2.2.4. Boolean Functions

We have already seen that boolean values result from the evaluation of boolean expressions. Since the result of any expression evaluation can be returned by a lambda expression, lambda expressions can return boolean values. This turns out to be a very convenient way to hide the details of complicated tests. For example:

In [1]: isDivisible = lambda x, y: True if x % y == 0 else False

In [1]: isDivisible(10, 5)

The name of this function is isDivisible. It is common to give boolean functions names that sound like yes/no questions. isDivisible returns either True or False to indicate whether the x is or is not divisible by y.

We can make the lambda expression more concise by taking advantage of the fact that the condition of the if expression is itself a boolean expression. We can return it directly, avoiding the if statement altogether:

In [1]: isDivisible = lambda x, y: x % y == 0

In [1]: isDivisible(10, 5)

Boolean functions are often used in conditional statements:

EXPR_1 if isDivisible(x, y) else EXPR_2

Note

It might be tempting to write something like isDivisible(x, y) == True as the condition of the if expression, but the extra comparison is not necessary.

The following example shows the isDivisible function at work. Notice how descriptive the code is when we move the testing details into a boolean function, which is a direct result of using an abstraction. Try it with a few other actual parameters to see what is printed.

In [1]: isDivisible = lambda x, y: x % y == 0

In [1]: "That works" if isDivisible(10, 5) else "Those values are no good"

Here is the same program in codelens. When we evaluate the if statement in the main part of the program, the evaluation of the boolean expression causes a call to the isDivisible function. This is very easy to see in codelens.

(ch06_boolcodelens)

Check your understanding

    data-2-13: What is a Boolean function?
  • (A) A function that returns True or False
  • A Boolean function is just like any other function, but it always returns True or False.
  • (B) A function that takes True or False as an argument
  • A Boolean function may take any number of arguments (including 0, though that is rare), of any type.
  • (C) The same as a Boolean expression
  • A Boolean expression is a statement that evaluates to True or False, e.g. 5+3==8. A function is a series of expressions grouped together with a name that are only executed when you call the function.

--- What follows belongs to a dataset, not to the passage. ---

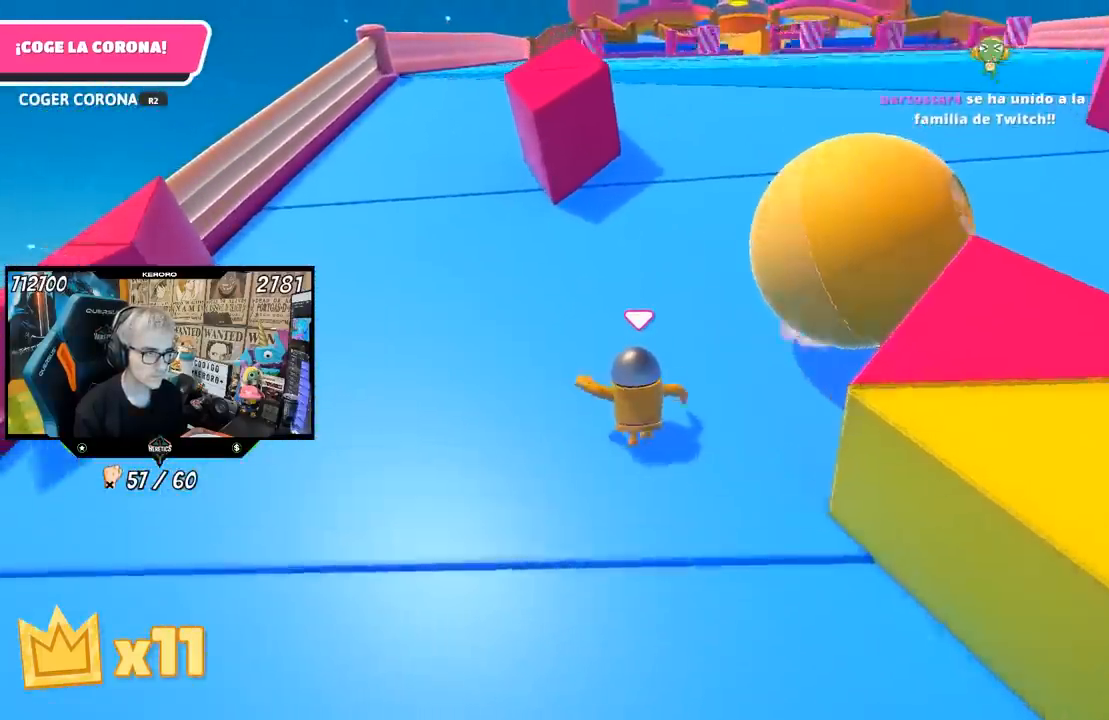
{"buttons": [], "left_stick": "up", "right_stick": "up", "events": [[83, "L1", "down"], [250, "right_stick", "up"], [417, "L1", "up"]]}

    data-2-14: Is the following statement legal in Python (assuming x, y and z are defined to be numbers)?

    return x + y < z
    
  • (A) Yes
  • It is perfectly valid to return the result of evaluating a Boolean expression.
  • (B) No
  • x +y < z is a valid Boolean expression, which will evaluate to True or False. It is perfectly legal to return True or False from a function, and to have the statement to be evaluated in the same line as the return keyword.

Note

This workspace is provided for your convenience. You can use this activecode window to try out anything you like.

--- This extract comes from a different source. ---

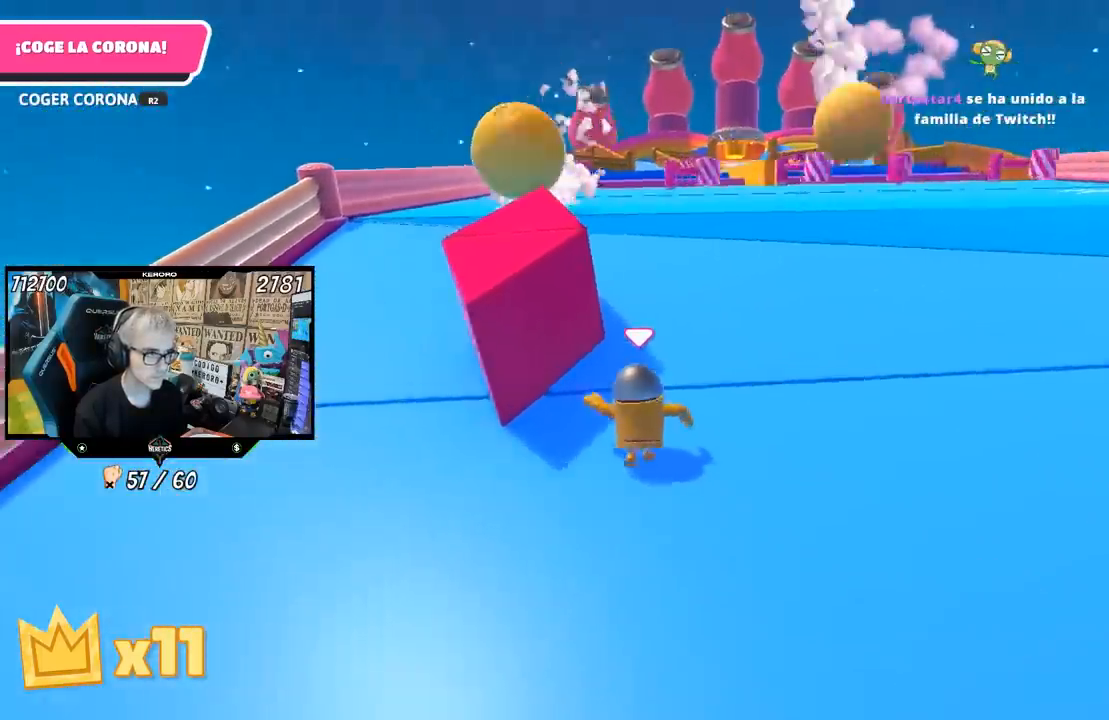
{"buttons": [], "left_stick": "up", "right_stick": "center", "events": [[217, "right_stick", "up"], [350, "right_stick", "center"]]}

2.2.5. Aside: Lambda Calculus and the Power of the Lambda Expression

While the expressions that we have introduced so far may seem like a very small subset of a programming language like Python, it turns out that they are very powerful. Alonzo Church developed the lambda calculus in 1930 as a general method of describing computation. The lambda calculus consists of three basic building blocks.

  1. variables
  2. lambda expressions/abstractions
  3. an application rule for lambda expressions

It has been shown that this system is Turing complete, meaning that it can be used to describe every possible computation that can be performed on a computer. Thus we could simply write all of our programs with the tools presented so far ... but we won’t! Programs written in this style are unnecessarily complicated without introducing many of the abstractions that are already provided by Python. For more information about the lambda calculus, visit the Wikipedia page.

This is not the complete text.